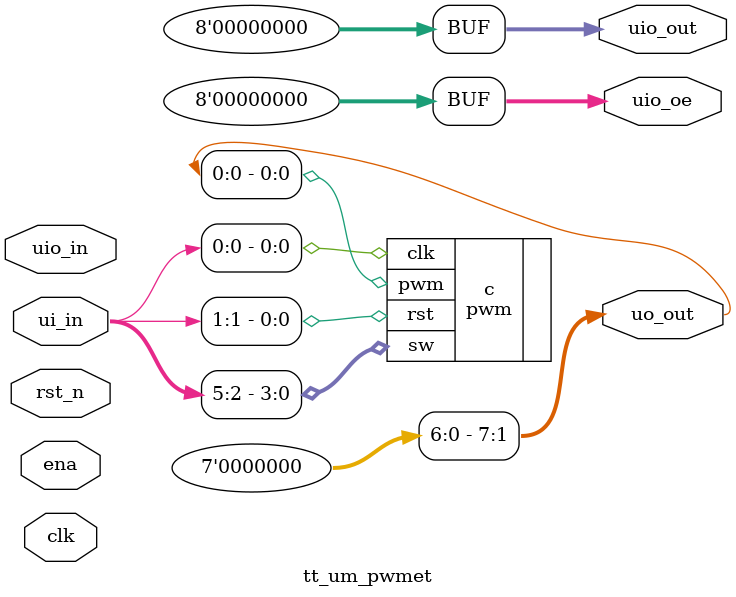
<source format=v>
/*
 * Copyright (c) 2024 Your Name
 * SPDX-License-Identifier: Apache-2.0
 */

`default_nettype none

module tt_um_pwmet (
    input  wire [7:0] ui_in,    // Dedicated inputs
    output wire [7:0] uo_out,   // Dedicated outputs
    input  wire [7:0] uio_in,   // IOs: Input path
    output wire [7:0] uio_out,  // IOs: Output path
    output wire [7:0] uio_oe,   // IOs: Enable path (active high: 0=input, 1=output)
    input  wire       ena,      // always 1 when the design is powered, so you can ignore it
    input  wire       clk,      // clock
    input  wire       rst_n     // reset_n - low to reset
);
    pwm c (
        .clk(ui_in[0]),
        .rst(ui_in[1]),
        .sw(ui_in[5:2]),
        .pwm(uo_out[0])
    );
  // All output pins must be assigned. If not used, assign to 0.
    assign uo_out [7:1] = 7'b0000000;  // Example: ou_out is the sum of ui_in and uio_in
    assign uio_out [7:0]= 8'b00000000;
    assign uio_oe  [7:0]= 8'b00000000;

  // List all unused inputs to prevent warnings
    wire _unused = &{ena, clk, rst_n, ui_in[7:6], uio_in[7:0]};

endmodule

</source>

◆ Your objective:
Restate the material above word for word, so that nothing changes except that the pictures are gone.

◆ Response:
<source format=v>
/*
 * Copyright (c) 2024 Your Name
 * SPDX-License-Identifier: Apache-2.0
 */

`default_nettype none

module tt_um_pwmet (
    input  wire [7:0] ui_in,    // Dedicated inputs
    output wire [7:0] uo_out,   // Dedicated outputs
    input  wire [7:0] uio_in,   // IOs: Input path
    output wire [7:0] uio_out,  // IOs: Output path
    output wire [7:0] uio_oe,   // IOs: Enable path (active high: 0=input, 1=output)
    input  wire       ena,      // always 1 when the design is powered, so you can ignore it
    input  wire       clk,      // clock
    input  wire       rst_n     // reset_n - low to reset
);
    pwm c (
        .clk(ui_in[0]),
        .rst(ui_in[1]),
        .sw(ui_in[5:2]),
        .pwm(uo_out[0])
    );
  // All output pins must be assigned. If not used, assign to 0.
    assign uo_out [7:1] = 7'b0000000;  // Example: ou_out is the sum of ui_in and uio_in
    assign uio_out [7:0]= 8'b00000000;
    assign uio_oe  [7:0]= 8'b00000000;

  // List all unused inputs to prevent warnings
    wire _unused = &{ena, clk, rst_n, ui_in[7:6], uio_in[7:0]};

endmodule

</source>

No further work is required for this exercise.